Most corporations, lobby groups and NGOs that attend the Cop climate summits have “observer” status, but the analysis shows an increase in the number of industry representatives attending Cop28 with their national governments, making companies and lobby groups party to diplomatic negotiations.
Participating as country delegates, says Nusa Urbancic from the Changing Markets Foundation, means that industry may be perceived more as peers by policymakers who then give greater credibility to their positions.
In total, 102 industry representatives are in Dubai as part of country delegations, 30% of the sector’s total. In 2022, they made up less than 6%.

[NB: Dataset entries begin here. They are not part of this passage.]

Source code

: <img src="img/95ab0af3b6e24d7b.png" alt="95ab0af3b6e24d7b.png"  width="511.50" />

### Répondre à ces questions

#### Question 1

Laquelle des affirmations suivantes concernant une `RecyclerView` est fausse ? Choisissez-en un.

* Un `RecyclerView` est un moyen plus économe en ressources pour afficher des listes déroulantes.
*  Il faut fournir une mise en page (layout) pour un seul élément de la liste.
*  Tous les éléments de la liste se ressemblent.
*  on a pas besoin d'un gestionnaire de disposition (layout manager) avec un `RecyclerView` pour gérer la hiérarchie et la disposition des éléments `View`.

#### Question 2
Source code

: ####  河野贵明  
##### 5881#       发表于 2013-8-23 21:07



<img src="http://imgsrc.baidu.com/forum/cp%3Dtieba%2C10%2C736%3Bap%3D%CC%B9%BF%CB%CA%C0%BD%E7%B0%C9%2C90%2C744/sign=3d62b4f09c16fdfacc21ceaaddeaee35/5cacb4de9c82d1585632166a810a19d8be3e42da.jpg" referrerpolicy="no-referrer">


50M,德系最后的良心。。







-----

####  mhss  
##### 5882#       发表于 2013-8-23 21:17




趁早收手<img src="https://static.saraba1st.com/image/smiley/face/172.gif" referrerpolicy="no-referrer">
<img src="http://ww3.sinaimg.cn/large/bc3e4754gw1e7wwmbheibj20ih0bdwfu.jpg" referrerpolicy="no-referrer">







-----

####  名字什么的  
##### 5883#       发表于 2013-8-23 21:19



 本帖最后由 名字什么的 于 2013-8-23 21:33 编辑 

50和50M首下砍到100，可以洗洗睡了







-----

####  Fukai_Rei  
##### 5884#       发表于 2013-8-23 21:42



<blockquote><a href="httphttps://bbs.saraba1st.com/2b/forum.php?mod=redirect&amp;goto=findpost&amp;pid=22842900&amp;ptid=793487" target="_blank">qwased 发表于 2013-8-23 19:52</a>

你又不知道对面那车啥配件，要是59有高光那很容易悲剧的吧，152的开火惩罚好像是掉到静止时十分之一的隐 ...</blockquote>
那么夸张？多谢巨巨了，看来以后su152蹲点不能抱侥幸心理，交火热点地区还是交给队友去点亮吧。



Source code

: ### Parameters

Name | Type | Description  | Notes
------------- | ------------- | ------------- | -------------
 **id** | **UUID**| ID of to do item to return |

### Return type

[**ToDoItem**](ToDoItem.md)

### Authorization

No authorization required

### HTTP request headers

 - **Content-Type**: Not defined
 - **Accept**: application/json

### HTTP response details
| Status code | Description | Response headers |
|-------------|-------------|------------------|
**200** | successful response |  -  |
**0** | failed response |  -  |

The highest numbers of agribusiness representatives were brought in by Brazil, with 36 delegates linked mostly to the meat industry. Next in line was Russia, which handed out 15 passes to people affiliated with fertiliser companies and lobby groups, followed by Canada, which offered tickets to eight more delegates from fertiliser firms.
Fabrício Muriana, from Brazil’s Instituto Regenera, who is attending as an observer with the Global Alliance for the Future of Food, said: “They are here because they knew it would be a food Cop. It’s a cynical move because these people are not even beginning to scratch the surface of reducing harm, let alone addressing climate. We need stricter criteria on who is coming, and with what intentions.”
Big food companies have announced a handful of voluntary initiatives at Cop28. One is the UAE- and US-led Aim for Climate partnership, which has been criticised for skewing heavily towards techno-fixes and the commercial interests of large corporations.
At the summit, six of the world’s largest dairy companies also committed to disclose their emissions, but fell short of setting targets to cut the sector’s methane pollution, which accounts for 10% of the global total. Campaigners point out that the dairy industry has plans to grow by more than 70% in the next decade.
The new analysis gives only a snapshot of the industrial agriculture sector’s influence. Agriculture and trade ministers, which fell outside the scope of the analysis, have been fierce advocates for the interests of agribusiness at UN events in recent years.
Government officials from Brazil and Argentina – both big producers of beef – pushed to water down scientific recommendations about reducing meat-eating in the latest IPCC report.
The US agriculture secretary, Tom Vilsack, a former dairy lobbyist, told industry groups before Cop28 that the US would use the summit to advocate for its market-based approach to agricultural policy, which shuns calls for regulation of industries such as meat and dairy.